EXERCISE DATA:
★ ★ ★ ★ ★ ★ ★
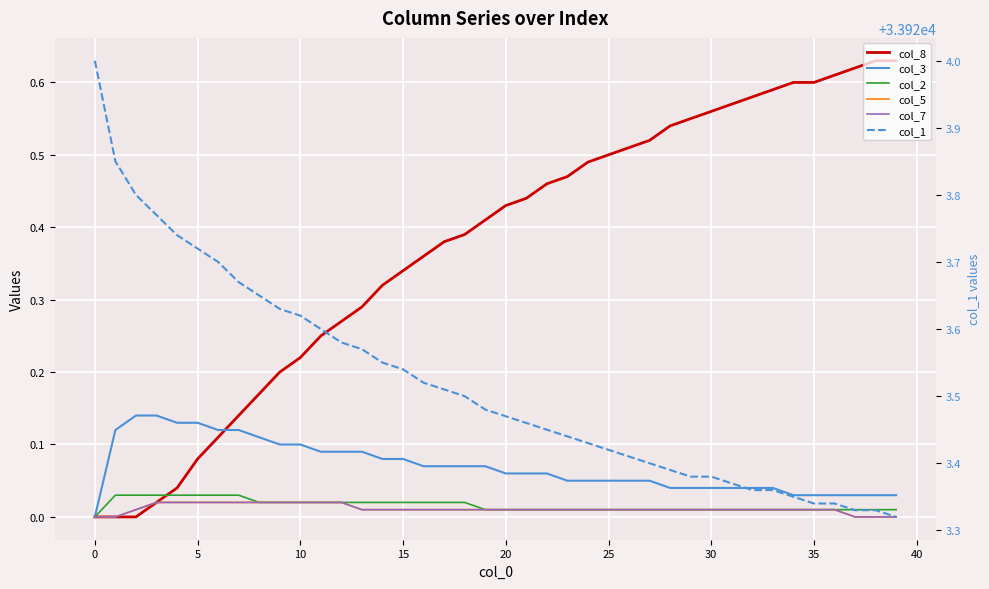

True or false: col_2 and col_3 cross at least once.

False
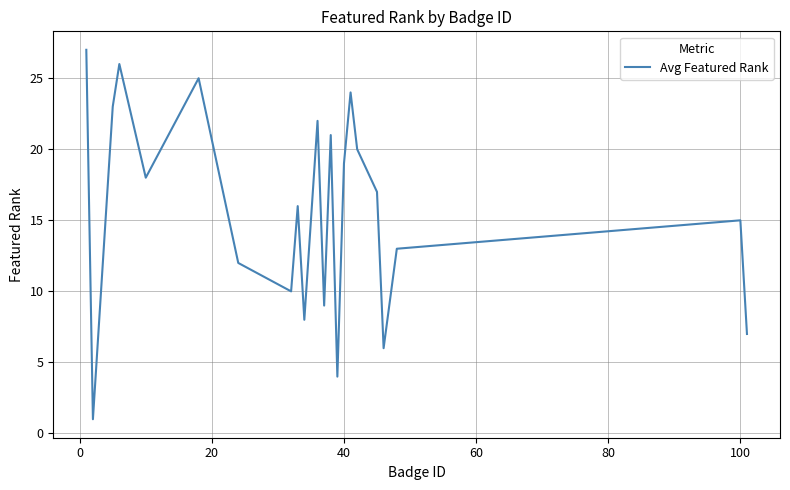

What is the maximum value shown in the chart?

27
★ ★ ★ ★ ★ ★ ★
PROBLEM DESCRIPTION:
Retype all of the data above word for word, leaving out the pictures.

TASK SOLUTION:
True or false: col_2 and col_3 cross at least once.

False

What is the maximum value shown in the chart?

27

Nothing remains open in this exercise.